### YOUR TASK
Your copy should match the records exactly, except that it contains no pictures.
*** GIVEN DATA
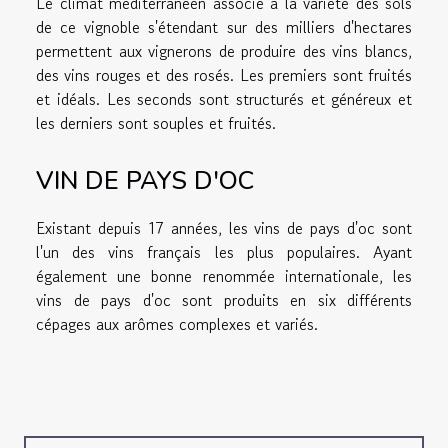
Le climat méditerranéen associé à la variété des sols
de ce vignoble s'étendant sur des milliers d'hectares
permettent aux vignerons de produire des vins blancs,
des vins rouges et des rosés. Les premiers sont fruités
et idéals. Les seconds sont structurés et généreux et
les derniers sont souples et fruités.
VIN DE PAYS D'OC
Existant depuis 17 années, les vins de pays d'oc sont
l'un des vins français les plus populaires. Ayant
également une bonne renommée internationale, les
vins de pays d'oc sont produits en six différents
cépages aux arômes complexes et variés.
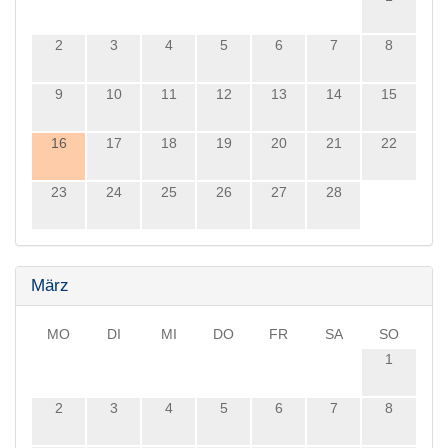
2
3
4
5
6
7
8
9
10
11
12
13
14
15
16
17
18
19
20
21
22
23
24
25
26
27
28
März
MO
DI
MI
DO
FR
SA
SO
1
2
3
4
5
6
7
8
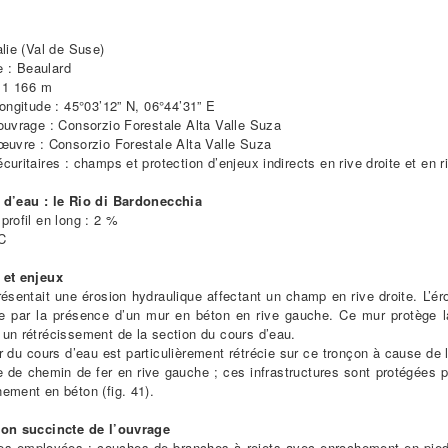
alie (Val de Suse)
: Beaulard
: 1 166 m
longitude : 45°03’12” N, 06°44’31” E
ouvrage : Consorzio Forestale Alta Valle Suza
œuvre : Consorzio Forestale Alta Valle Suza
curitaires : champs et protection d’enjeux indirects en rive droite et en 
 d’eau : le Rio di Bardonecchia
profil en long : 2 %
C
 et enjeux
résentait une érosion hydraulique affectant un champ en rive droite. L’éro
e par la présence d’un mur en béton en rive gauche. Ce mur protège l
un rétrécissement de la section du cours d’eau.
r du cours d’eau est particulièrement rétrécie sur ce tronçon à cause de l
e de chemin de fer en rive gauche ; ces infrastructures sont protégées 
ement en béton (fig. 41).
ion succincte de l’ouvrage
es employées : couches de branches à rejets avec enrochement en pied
******
### EXERCISE OUTPUT
Le climat méditerranéen associé à la variété des sols
de ce vignoble s'étendant sur des milliers d'hectares
permettent aux vignerons de produire des vins blancs,
des vins rouges et des rosés. Les premiers sont fruités
et idéals. Les seconds sont structurés et généreux et
les derniers sont souples et fruités.
VIN DE PAYS D'OC
Existant depuis 17 années, les vins de pays d'oc sont
l'un des vins français les plus populaires. Ayant
également une bonne renommée internationale, les
vins de pays d'oc sont produits en six différents
cépages aux arômes complexes et variés.
2
3
4
5
6
7
8
9
10
11
12
13
14
15
16
17
18
19
20
21
22
23
24
25
26
27
28
März
MO
DI
MI
DO
FR
SA
SO
1
2
3
4
5
6
7
8
alie (Val de Suse)
: Beaulard
: 1 166 m
longitude : 45°03’12” N, 06°44’31” E
ouvrage : Consorzio Forestale Alta Valle Suza
œuvre : Consorzio Forestale Alta Valle Suza
curitaires : champs et protection d’enjeux indirects en rive droite et en 
 d’eau : le Rio di Bardonecchia
profil en long : 2 %
C
 et enjeux
résentait une érosion hydraulique affectant un champ en rive droite. L’éro
e par la présence d’un mur en béton en rive gauche. Ce mur protège l
un rétrécissement de la section du cours d’eau.
r du cours d’eau est particulièrement rétrécie sur ce tronçon à cause de l
e de chemin de fer en rive gauche ; ces infrastructures sont protégées 
ement en béton (fig. 41).
ion succincte de l’ouvrage
es employées : couches de branches à rejets avec enrochement en pied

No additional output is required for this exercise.